Generated by GPT-5-mini| FLAN | |
|---|---|
| Name | FLAN |
| Type | Instruction-tuned transformer |
| Developer | Google Research |
| First released | 2022 |
| Latest release | 2023 |
| Programming language | Python |
| License | Research |
FLAN FLAN is an instruction-tuned family of transformer-based language models developed to improve zero-shot and few-shot generalization on natural language tasks. It combines pretraining on large-scale corpora with supervised fine-tuning on a diverse mixture of task instructions drawn from multiple datasets, enabling models to follow human-readable prompts across classification, generation, and reasoning problems. FLAN influenced subsequent work in prompt engineering, instruction tuning, and evaluation frameworks across industry and academia.
FLAN models are built on the transformer architecture popularized by Transformer research and optimized for instruction-following via supervised fine-tuning on curated task collections including datasets associated with GLUE, SuperGLUE, SQuAD, CoQA, and other community benchmarks. The approach emphasizes general-purpose adaptability, targeting improved performance on benchmarks produced by groups such as OpenAI, DeepMind, and academic labs at institutions like Stanford University and Massachusetts Institute of Technology. FLAN’s design choices intersect with deployment considerations faced by organizations such as Google LLC and research consortia like The Allen Institute for AI.

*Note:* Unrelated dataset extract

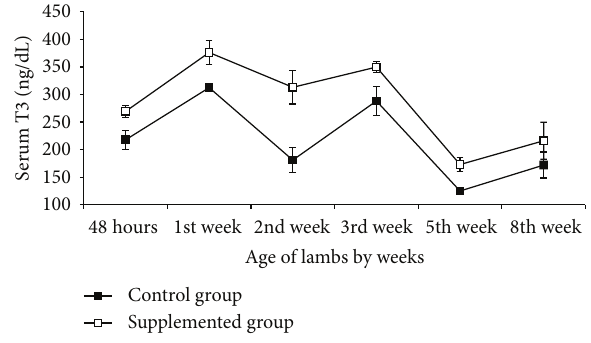
Figure4:SerumT3concentration(mean ± SEM)ofnewbornlambs from Se supplemented and control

FLAN emerged from research programs at Google Research and affiliated teams that had previously contributed to transformer scaling studies and evaluation suites exemplified by work from Google Brain and collaborations with groups at Carnegie Mellon University and University of California, Berkeley. Early antecedents include instruction-style supervision experiments from labs such as OpenAI and methodology comparisons performed alongside datasets curated by Facebook AI Research and the Allen Institute for AI. The project timeline parallels advances in large-scale compute utilization at facilities managed by NVIDIA and cloud platforms operated by Google Cloud Platform and Amazon Web Services.
FLAN uses encoder-decoder and decoder-only variants based on transformer implementations informed by architecture work from Vaswani et al. and optimization techniques standardized across projects at Google DeepMind and Microsoft Research. Training pipelines employ distributed frameworks influenced by systems developed at TensorFlow and PyTorch ecosystems, leveraging TPU and GPU clusters provided via partnerships with NVIDIA and cloud providers. The fine-tuning corpus comprises instruction–response pairs aggregated from academic datasets and industry benchmarks maintained by entities such as Stanford Question Answering Dataset teams and the creators of Natural Questions.

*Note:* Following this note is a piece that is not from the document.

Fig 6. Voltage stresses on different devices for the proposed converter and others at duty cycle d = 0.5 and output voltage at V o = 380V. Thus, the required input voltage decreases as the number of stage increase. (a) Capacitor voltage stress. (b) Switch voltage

Instruction tuning in FLAN involves converting diverse tasks into a unified instruction format, a strategy that echoes efforts by teams at OpenAI for reinforcement learning from human feedback and by researchers at Carnegie Mellon University experimenting with prompt templates. Variants of FLAN include models scaled in parameter counts and instruction mixture composition, comparable to product lines released by Google Research and other labs at sizes examined in papers from Stanford University and Massachusetts Institute of Technology researchers. Subsequent projects extended the FLAN paradigm into multilingual and domain-specific directions pursued by groups at Facebook AI Research and university labs in Europe and Asia.
FLAN demonstrated improved zero-shot and few-shot results on benchmark suites curated by the community, showing gains on tasks within GLUE, SuperGLUE, SQuAD, Natural Questions, and cross-dataset evaluations employed by research teams at OpenAI and DeepMind. Comparative studies assessed FLAN against contemporary models from OpenAI, Anthropic, and research prototypes from Microsoft Research, with evaluations run on hardware platforms produced by NVIDIA. Benchmarking employed metrics standardized in prior work at institutions including Stanford University and the Allen Institute for AI.
FLAN-style instruction-tuned models have been adapted for applications in conversational agents developed by product teams at Google LLC and startups founded by alumni of Stanford University and Massachusetts Institute of Technology. Use cases include question answering pipelines leveraging corpora associated with SQuAD and Natural Questions, content summarization workflows applied in newsrooms and enterprises linked to organizations such as The New York Times and Reuters, and interactive tutoring prototypes explored at educational centers like MIT Media Lab.
Researchers studying FLAN raised concerns similar to those discussed in policy reports from European Commission and ethics reviews at Harvard University and Oxford University, including risks of hallucination, dataset bias, and potential misuse in automated systems operated by corporations such as Meta Platforms and Amazon.com, Inc.. Limitations include sensitivity to instruction phrasing, domain shift issues observed in studies from Carnegie Mellon University, and compute/resource constraints noted by teams at Google Research and Microsoft Research. Mitigation strategies mirror recommendations from multi-stakeholder forums convened by UNESCO and national research bodies in their guidance on responsible AI.